Fantastic work! I think this is a great direction, and this provides a good 
base to start iterating.

It makes the most sense to me for the Python bindings (and others) to live in 
the same repo as iceberg-rust, especially at this early stage.

- Tim O'Guin

-------- Original Message --------
On 8/3/24 12:33 AM, Xuanwo  wrote:

> Let's rock! Welcome to take a review: 
> https://github.com/apache/iceberg-rust/pull/518
>
> On Sat, Aug 3, 2024, at 12:13, Xuanwo wrote:
>
>> I also support integrating iceberg-rust with pyiceberg rather than building 
>> something new on OpenDAL.
>>
>> OpenDAL backed FileIO will be usable in Python once opendalfs[1], the native 
>> fsspec support for OpenDAL, is ready. Users can use opendalfs as a FileIO 
>> class directly in pure python. It's not an action item for our community to 
>> take.

> _Instructions_:
1 – According to the mailing-list thread, why is making OpenDAL-backed FileIO usable in Python not an action item for the community? Answer in one to three sentences.
2 – From the listing below, gather every line that contains the string "catalogue", treating uppercase and lowercase letters as different.

> _Provided data_:
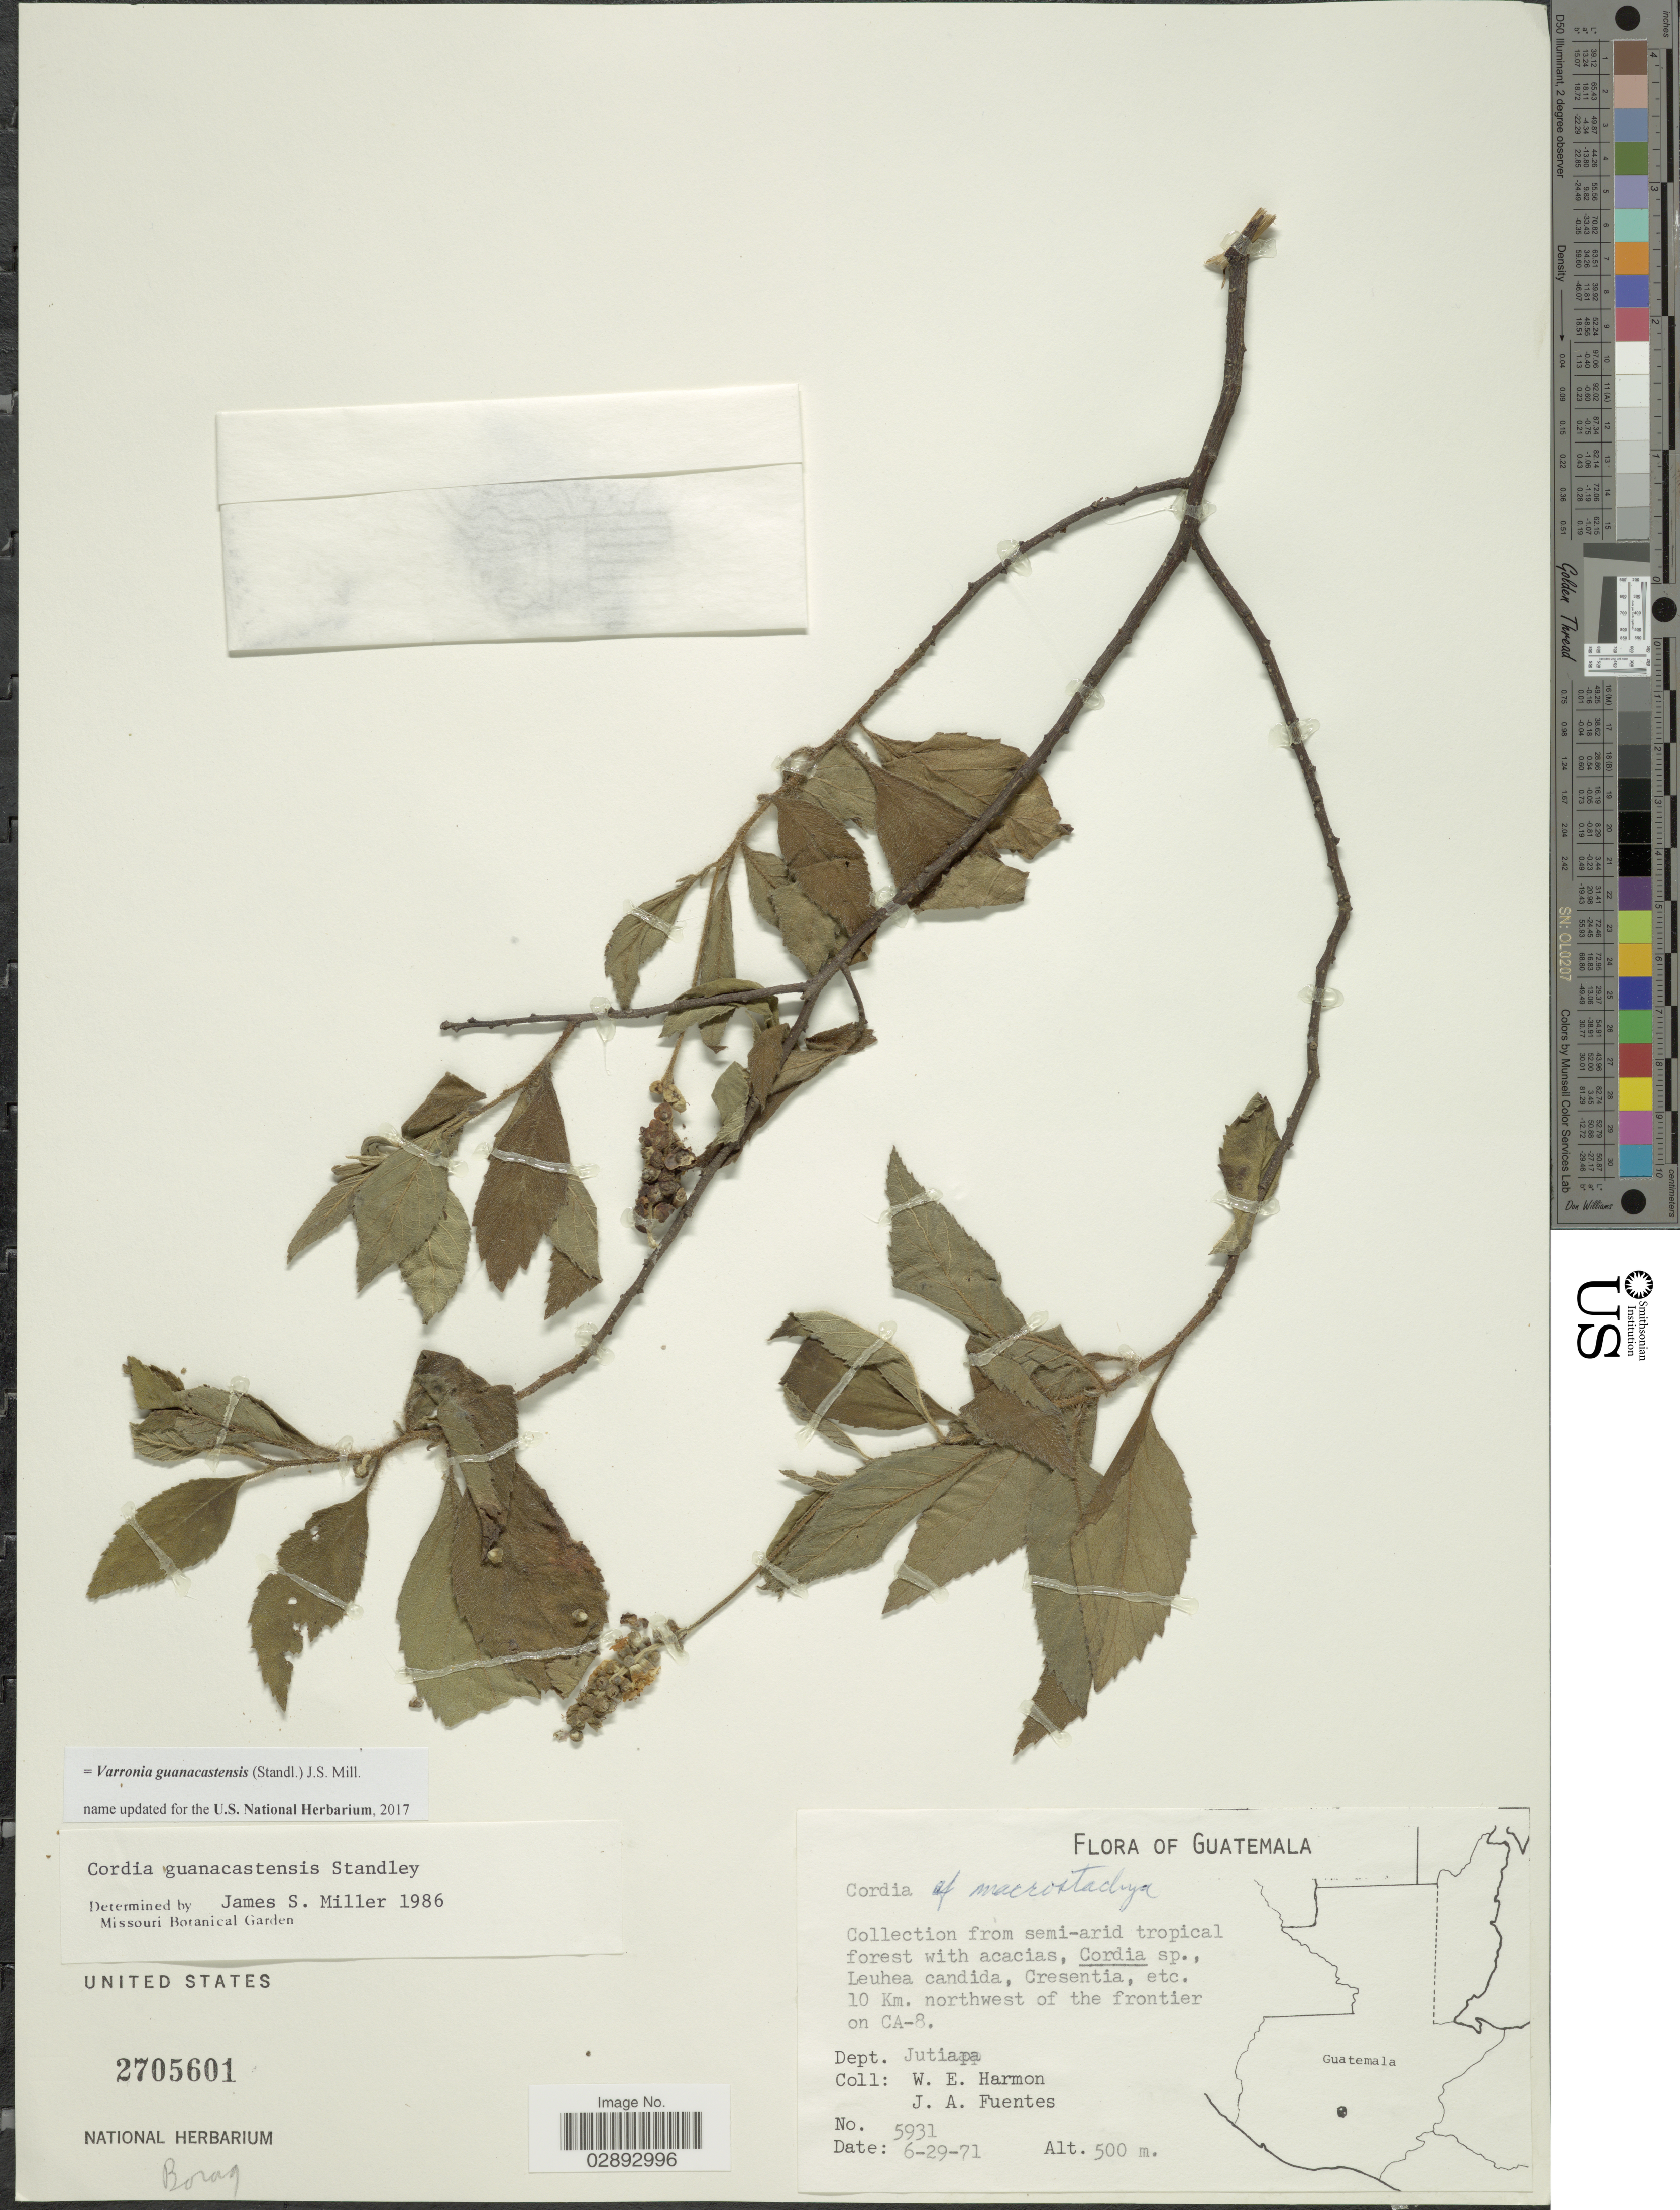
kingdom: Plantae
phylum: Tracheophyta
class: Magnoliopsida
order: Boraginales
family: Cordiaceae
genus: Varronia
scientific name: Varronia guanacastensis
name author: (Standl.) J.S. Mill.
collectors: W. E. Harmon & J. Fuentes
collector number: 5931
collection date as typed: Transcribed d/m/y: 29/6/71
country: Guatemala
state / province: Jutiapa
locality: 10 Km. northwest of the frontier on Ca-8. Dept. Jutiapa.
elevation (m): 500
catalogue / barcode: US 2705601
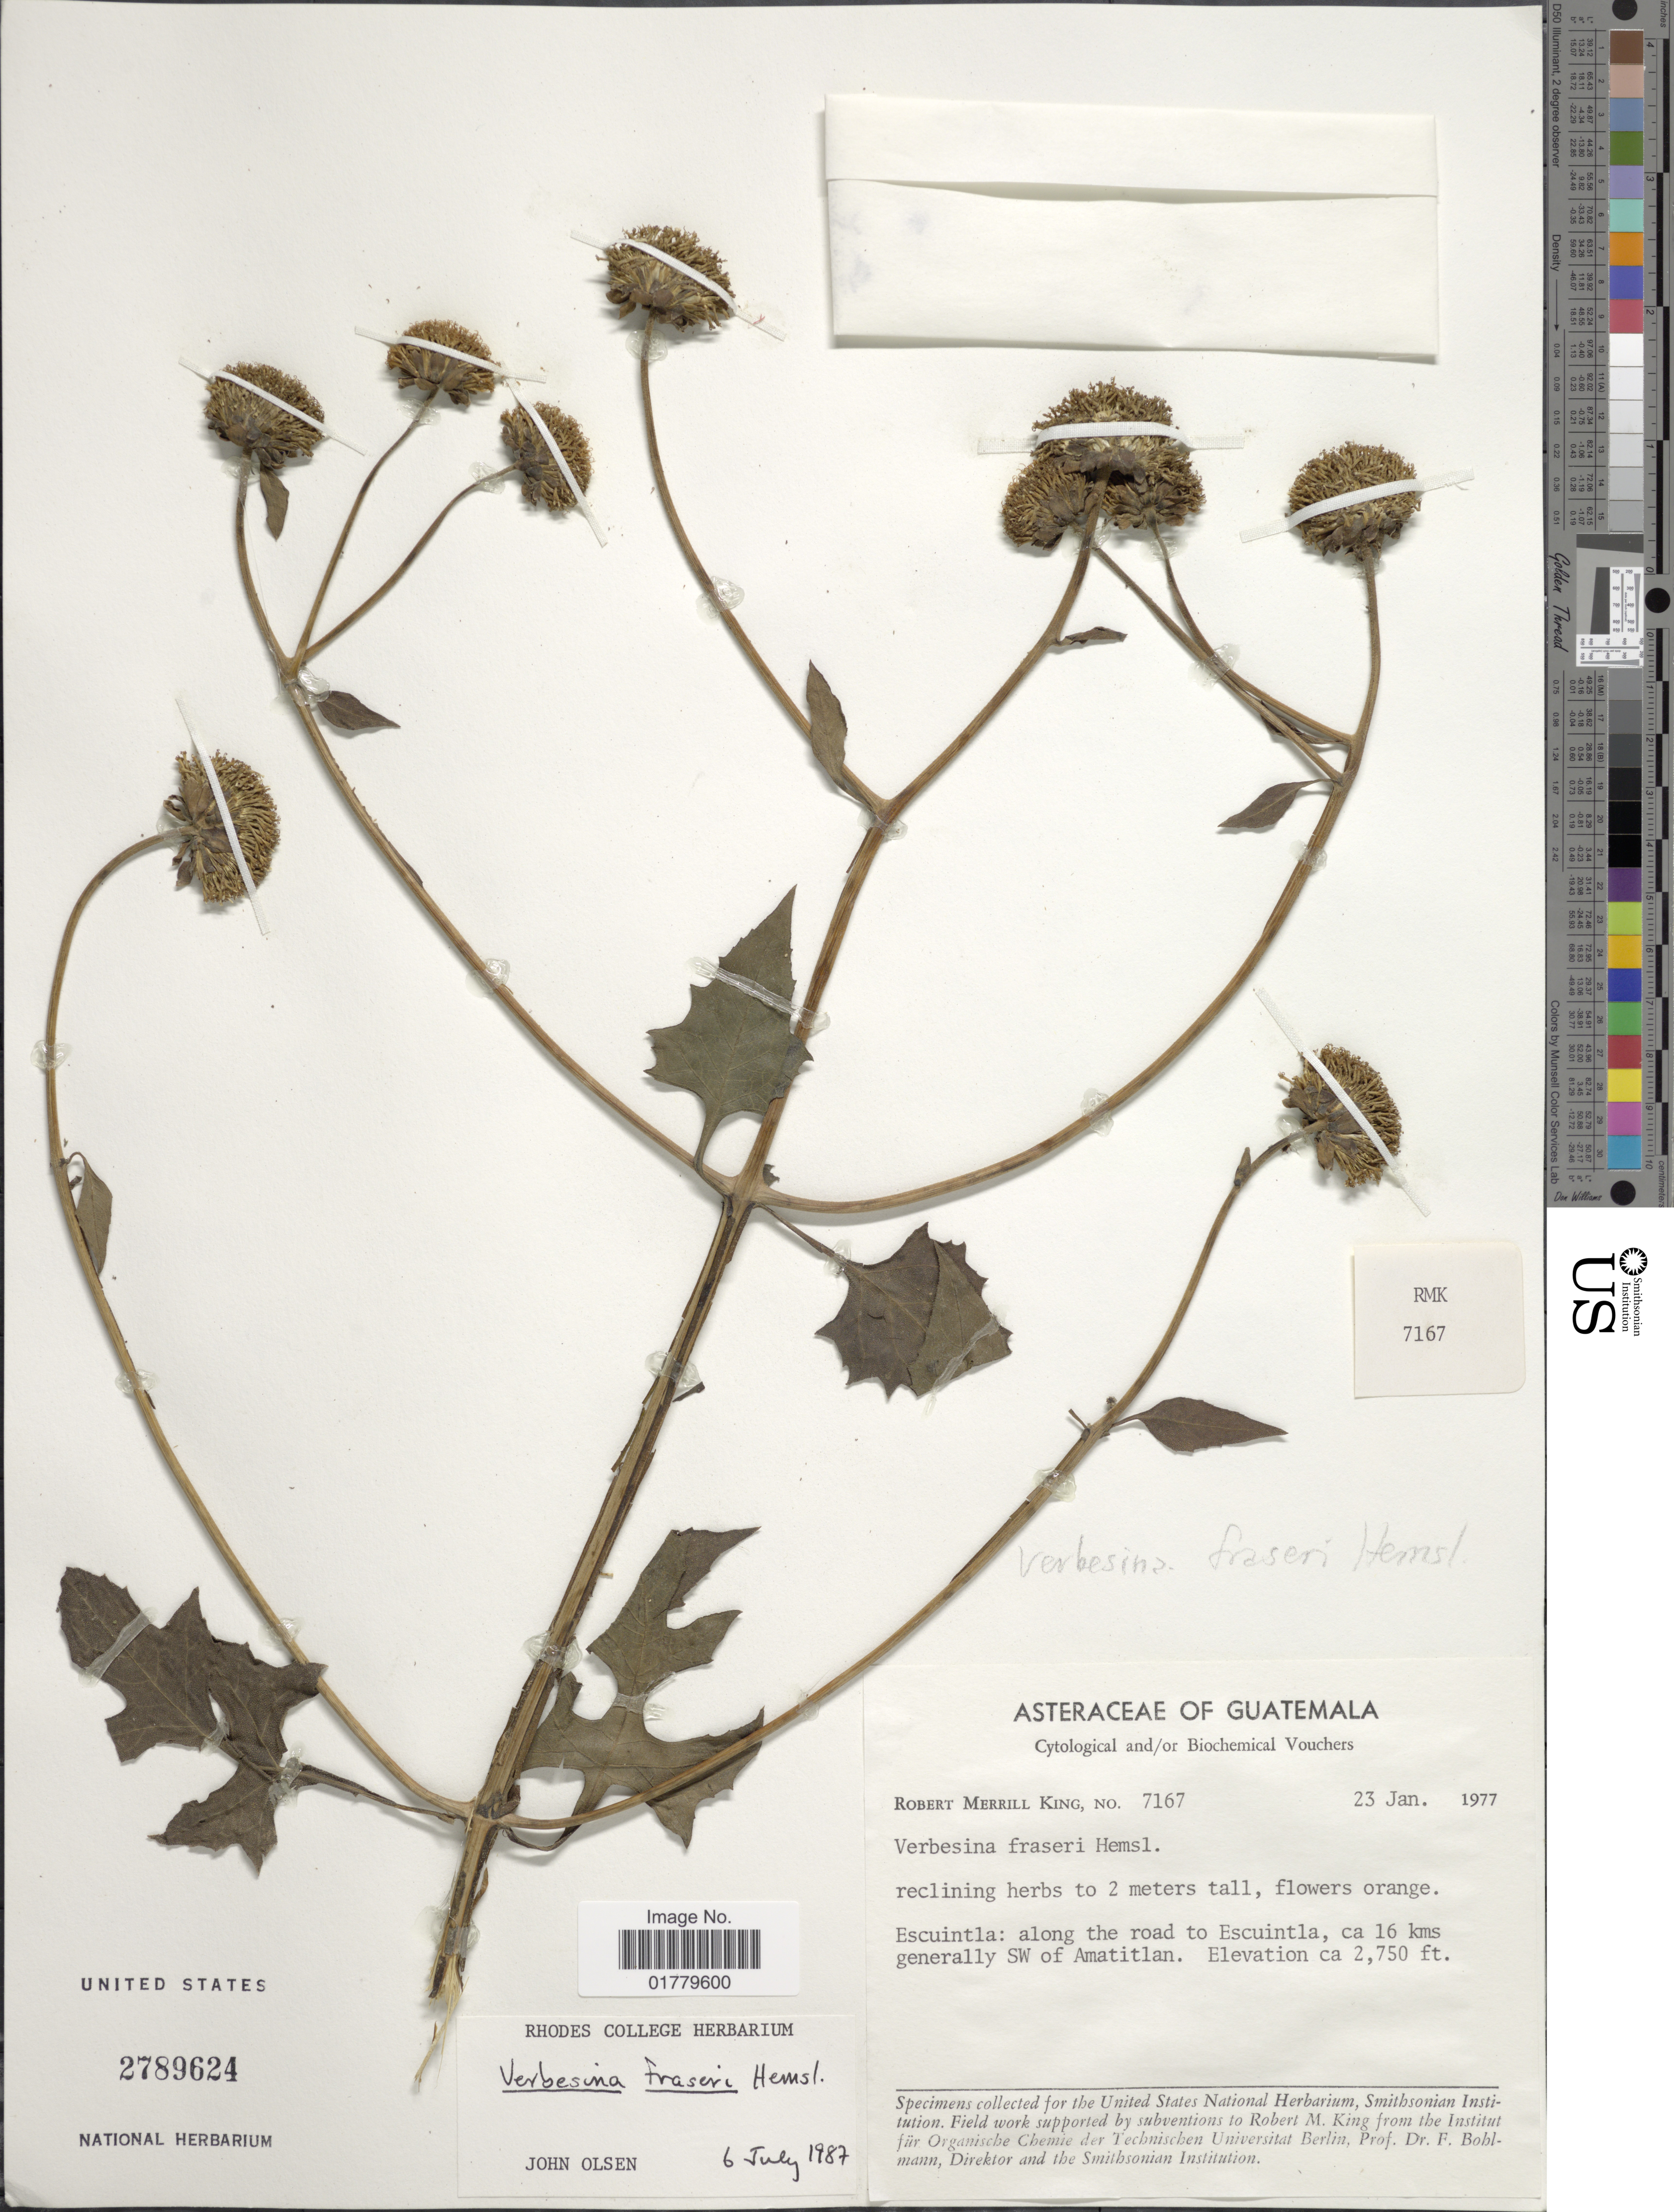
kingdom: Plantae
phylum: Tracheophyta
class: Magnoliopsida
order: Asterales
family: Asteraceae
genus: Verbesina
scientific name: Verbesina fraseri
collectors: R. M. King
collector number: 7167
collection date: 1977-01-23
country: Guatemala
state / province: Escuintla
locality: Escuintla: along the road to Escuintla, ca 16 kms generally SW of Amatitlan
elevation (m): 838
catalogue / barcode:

> _Answers to each task_:
1 – Once opendalfs, the native fsspec support for OpenDAL, is ready, OpenDAL-backed FileIO will be usable in Python. Users will then be able to use opendalfs directly as a FileIO class in pure Python.

2 –
catalogue / barcode: US 2705601
catalogue / barcode:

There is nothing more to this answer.